[Saved data entries]
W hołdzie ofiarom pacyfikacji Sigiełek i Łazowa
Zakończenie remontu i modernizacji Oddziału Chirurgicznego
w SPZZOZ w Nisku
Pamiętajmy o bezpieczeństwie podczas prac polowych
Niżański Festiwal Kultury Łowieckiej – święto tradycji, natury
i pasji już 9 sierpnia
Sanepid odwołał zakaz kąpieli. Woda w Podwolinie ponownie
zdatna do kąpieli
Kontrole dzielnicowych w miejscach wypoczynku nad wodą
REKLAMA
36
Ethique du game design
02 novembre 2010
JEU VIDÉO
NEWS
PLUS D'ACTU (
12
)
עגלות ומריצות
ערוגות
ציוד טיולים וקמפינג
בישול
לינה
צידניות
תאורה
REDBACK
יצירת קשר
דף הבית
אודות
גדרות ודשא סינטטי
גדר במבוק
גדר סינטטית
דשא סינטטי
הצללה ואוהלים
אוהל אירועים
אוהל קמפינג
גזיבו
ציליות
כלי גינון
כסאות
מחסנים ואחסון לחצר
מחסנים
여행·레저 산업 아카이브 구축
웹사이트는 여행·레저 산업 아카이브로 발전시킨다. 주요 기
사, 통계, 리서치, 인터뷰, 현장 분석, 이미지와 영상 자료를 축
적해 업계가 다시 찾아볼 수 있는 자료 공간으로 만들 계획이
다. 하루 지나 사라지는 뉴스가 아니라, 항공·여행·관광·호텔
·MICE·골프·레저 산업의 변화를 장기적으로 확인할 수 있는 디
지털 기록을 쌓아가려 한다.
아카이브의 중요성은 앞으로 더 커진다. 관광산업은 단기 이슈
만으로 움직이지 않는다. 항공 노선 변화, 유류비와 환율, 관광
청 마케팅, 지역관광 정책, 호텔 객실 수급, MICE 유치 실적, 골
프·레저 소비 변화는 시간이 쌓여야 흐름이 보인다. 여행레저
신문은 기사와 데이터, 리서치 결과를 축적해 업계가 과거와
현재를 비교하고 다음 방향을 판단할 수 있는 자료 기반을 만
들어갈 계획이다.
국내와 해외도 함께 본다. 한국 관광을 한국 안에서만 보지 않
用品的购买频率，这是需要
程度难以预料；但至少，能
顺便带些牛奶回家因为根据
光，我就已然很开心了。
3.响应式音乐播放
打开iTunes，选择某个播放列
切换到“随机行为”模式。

## WHAT THE EXERCISE ASKS
Reproduce the material from its very first line through the line containing "Sanepid odwołał zakaz", with both of those lines included.

## RESPONSE BOX
W hołdzie ofiarom pacyfikacji Sigiełek i Łazowa
Zakończenie remontu i modernizacji Oddziału Chirurgicznego
w SPZZOZ w Nisku
Pamiętajmy o bezpieczeństwie podczas prac polowych
Niżański Festiwal Kultury Łowieckiej – święto tradycji, natury
i pasji już 9 sierpnia
Sanepid odwołał zakaz kąpieli. Woda w Podwolinie ponownie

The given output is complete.